Black workers have stopped advancing on wages. Is it racism?

Think of information technology, which offers some of the highest paying jobs in the country. African Americans earn about one out of 10 bachelor’s degrees in computer science nationwide. In contrast, they represent only 2.6 people out of 100 IT professionals in the region around San Francisco, including Silicon Valley.

Even with the credentials that many African Americans have in the field, Dr. Spriggs said in an interview, “Silicon Valley says, ‘Yeah, but they’re not qualified. “

But despite all the evidence for racial disparities, many economists say employers’ racial biases cannot fully explain what happens in the workplace.

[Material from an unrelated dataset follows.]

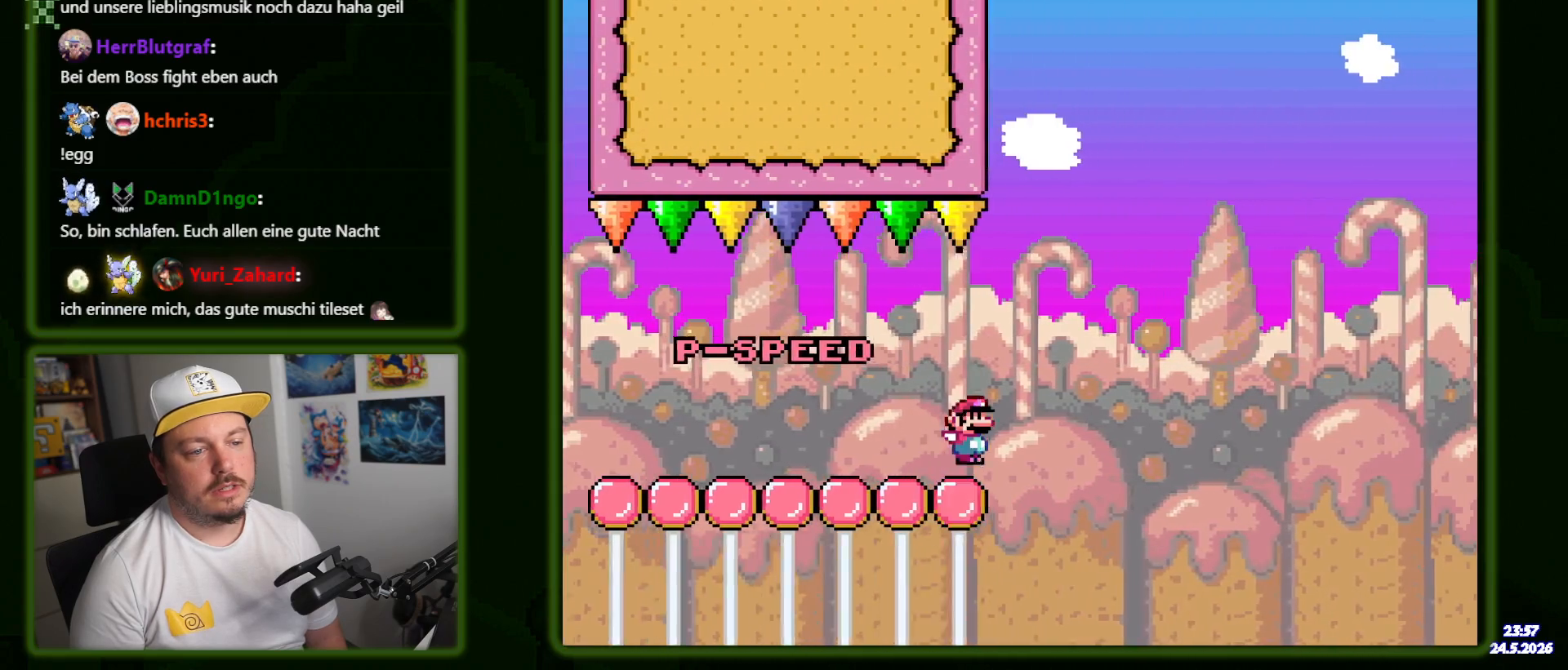
{"dt_ms": 500, "buttons": ["DPAD_RIGHT"], "events": []}
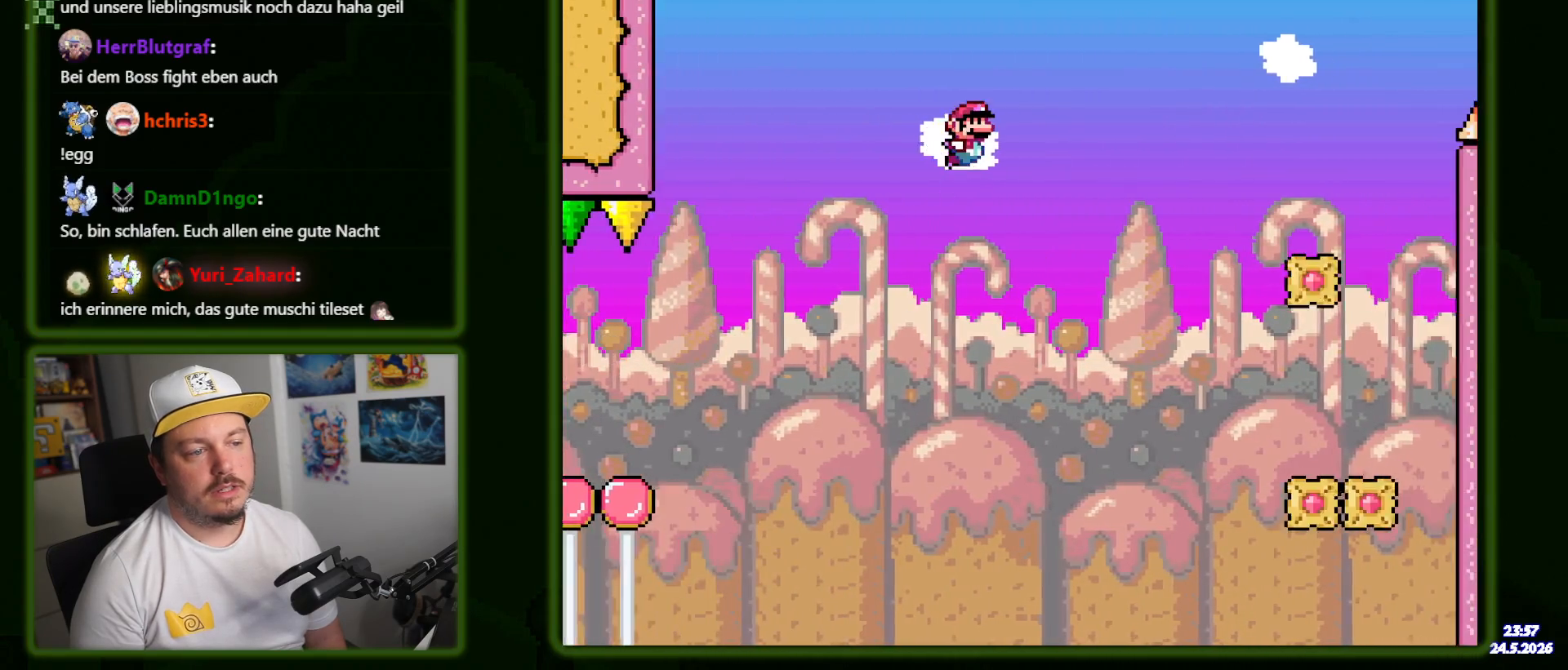
{"dt_ms": 500, "buttons": ["DPAD_RIGHT"], "events": []}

The idea that discrimination alone determined the fate of black workers in the workplace – their jobs and their wages – does not match how American society has changed over the past half century.

Put simply, if racism is the reason black workers are lagging behind, said Erik Hurst, professor of economics at the Booth School of Business at the University of Chicago, how come they made such progress after World War II, significantly closing the wage gap with whites while segregation and other explicit barriers were still prevalent? And why has this progress stopped even though racial animosity, by various measures, has diminished over the years?

The share of whites approving of interracial marriage, for example, rose to 87% in 2013, the last time Gallup asked the question, from 48% in 1965. The share of whites who said they would vote for a candidate black in the presidential election rose to 96% in 2020 from 77% in 1983 and 38% in 1958. Answers to many other questions asked by the General Social Survey, a long-standing academic effort to understand the views of Americans , suggest that racial prejudice has diminished in recent decades. .

Most of the gains African Americans made in the workplace were made between the 1940s and 1970s, when racial prejudice was much more prevalent in society. Then they got stuck.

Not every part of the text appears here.